Well OM noticed that my stuff was gone and he called me while I was out on lunch and I was in a store at the time. I told him that this was not the time or place for us to have this discusion. But I eventually left the store and talked to him when I was in my car. He asked if he did anything or if H did anything to change my mind, I told him it was ALL me. There was just something that happened to me inside and I could not give him a reason why I wanted to stay with H that he would have understood. You see that OM was constantly trash talking H, and I of course let it happen, because at the time things weren't good. I am not saying that things are wonderful with H and I but they are getting better. We are learning to talk to each other rather than at each other. Ironically I was at the book store looking at the book Love and Respect, and the workbook to go along with it for H and I to work through, but I did not buy it because I have a coupon for the bookstore and I left it at home.
OM asked me if everything was over the friendship too. I told him that was entirely up to him to descide. He knows how to get a hold of me, but I know it will be a good while before that will ever happen. And IF and thats a big IF it does happen there will be some ground rules laid out. First and formost H will be included in what ever we do, no questions asked. No more of the just the two of us going out, period. And that is only if H will let me see him at all. I know that the best is to just let him go and not plan on seeing him at all ever again.
As for bumping my appt up there is no way, the lady that I go to is only at the office that I go to a couple nights a week. Other wise she is at one of thier other offices, they are not computerized at the one that I go to so there is no way for my file to get to her at the other office, in the next town. And she also works in our counties court system with the family law side of things. When I made my first appt. I was a month out to get that one. But I really like this one she seems to understand what I am going through a bit more than the one I had before when H had his A.
Now I am worried about the back lash that I am going to get from the friends that OM and I have had since high school. I got a call already from one, actually my ex from high school. The others I think will leave me alone but not sure yet.
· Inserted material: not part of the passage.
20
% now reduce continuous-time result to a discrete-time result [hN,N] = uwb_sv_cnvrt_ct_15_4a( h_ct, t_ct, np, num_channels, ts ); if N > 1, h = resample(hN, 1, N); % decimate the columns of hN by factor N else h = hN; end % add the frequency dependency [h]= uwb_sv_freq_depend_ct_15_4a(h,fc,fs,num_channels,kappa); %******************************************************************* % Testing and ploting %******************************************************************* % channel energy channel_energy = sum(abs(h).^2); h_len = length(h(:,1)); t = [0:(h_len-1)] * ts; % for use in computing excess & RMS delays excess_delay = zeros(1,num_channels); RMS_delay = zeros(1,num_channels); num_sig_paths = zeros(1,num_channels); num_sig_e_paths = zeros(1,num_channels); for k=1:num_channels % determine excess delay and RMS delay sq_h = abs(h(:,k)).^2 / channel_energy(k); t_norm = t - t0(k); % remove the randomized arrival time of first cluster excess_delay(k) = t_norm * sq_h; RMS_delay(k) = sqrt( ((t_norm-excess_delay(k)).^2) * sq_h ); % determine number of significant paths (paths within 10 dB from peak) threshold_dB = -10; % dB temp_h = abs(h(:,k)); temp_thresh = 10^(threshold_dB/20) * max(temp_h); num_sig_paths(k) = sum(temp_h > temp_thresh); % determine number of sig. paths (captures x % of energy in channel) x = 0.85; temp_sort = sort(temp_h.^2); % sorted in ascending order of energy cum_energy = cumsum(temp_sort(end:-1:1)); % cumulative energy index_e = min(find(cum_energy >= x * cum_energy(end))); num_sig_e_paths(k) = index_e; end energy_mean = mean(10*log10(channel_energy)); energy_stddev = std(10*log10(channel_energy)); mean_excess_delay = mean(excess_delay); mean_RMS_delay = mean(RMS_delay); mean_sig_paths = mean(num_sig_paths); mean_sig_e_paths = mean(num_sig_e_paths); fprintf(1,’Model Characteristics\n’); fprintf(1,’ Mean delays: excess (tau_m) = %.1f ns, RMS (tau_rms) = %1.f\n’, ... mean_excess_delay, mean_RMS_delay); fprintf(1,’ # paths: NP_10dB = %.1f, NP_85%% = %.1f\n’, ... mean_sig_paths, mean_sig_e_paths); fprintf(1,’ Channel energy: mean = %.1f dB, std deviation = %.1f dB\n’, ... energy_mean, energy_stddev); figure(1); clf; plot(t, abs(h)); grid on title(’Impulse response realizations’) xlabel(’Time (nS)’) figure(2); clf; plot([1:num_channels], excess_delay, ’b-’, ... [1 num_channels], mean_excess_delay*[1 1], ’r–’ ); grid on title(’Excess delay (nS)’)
The call was not bad at all, he just wanted to talk to me and he assured me that he was not going to trash me because of what I did to his friend. I beleive him, but I just don't trust him a whole lot.
I wonder why I am not an emotional wreck? I just broke up with a man that I was about ready to leave my H for. I think that says something, what for sure I don't know. Maybe because I know that I have made the right choice in staying and working on a maybe not so perfect R with H to make it a little bit closer to perfect.
Now what I have another week and a half before my next appt. with my C and hope that H does not find out anything. BTW I am still looking at other input on that subject. Looking to someone who has been in my shoes that can give me insite on do I tell or don't I tell. I just have a feeling that things will evenutally come out any how, I am not one who can keep stuff like that bottled up inside for too long. I can keep stuff that friends tell to myself very easily but stuff like this it will just get to me.
Now I bet you are wondering how I got away with the A for so long if I can't keep a secret. We would always go out before and it would just be a friend thing. Well after the A started we just did the same thing, as far as H knew.